Source data:
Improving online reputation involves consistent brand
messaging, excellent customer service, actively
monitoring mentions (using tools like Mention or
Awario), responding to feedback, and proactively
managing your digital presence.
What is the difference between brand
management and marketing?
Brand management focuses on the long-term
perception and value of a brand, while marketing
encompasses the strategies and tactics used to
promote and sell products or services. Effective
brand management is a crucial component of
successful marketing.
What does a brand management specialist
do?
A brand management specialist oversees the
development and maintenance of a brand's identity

--

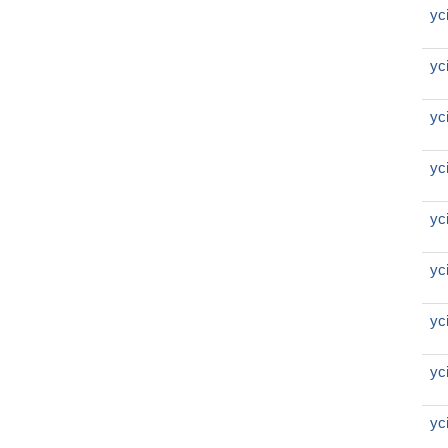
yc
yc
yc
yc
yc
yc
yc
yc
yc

◆ REQUEST: Edit everything from the line containing "Improving online reputation" down to the line containing "development and maintenance" by putting "online presence" in place of "digital presence", and leave all else unchanged.

◆ RESULT FOR THIS EXERCISE:
Improving online reputation involves consistent brand
messaging, excellent customer service, actively
monitoring mentions (using tools like Mention or
Awario), responding to feedback, and proactively
managing your online presence.
What is the difference between brand
management and marketing?
Brand management focuses on the long-term
perception and value of a brand, while marketing
encompasses the strategies and tactics used to
promote and sell products or services. Effective
brand management is a crucial component of
successful marketing.
What does a brand management specialist
do?
A brand management specialist oversees the
development and maintenance of a brand's identity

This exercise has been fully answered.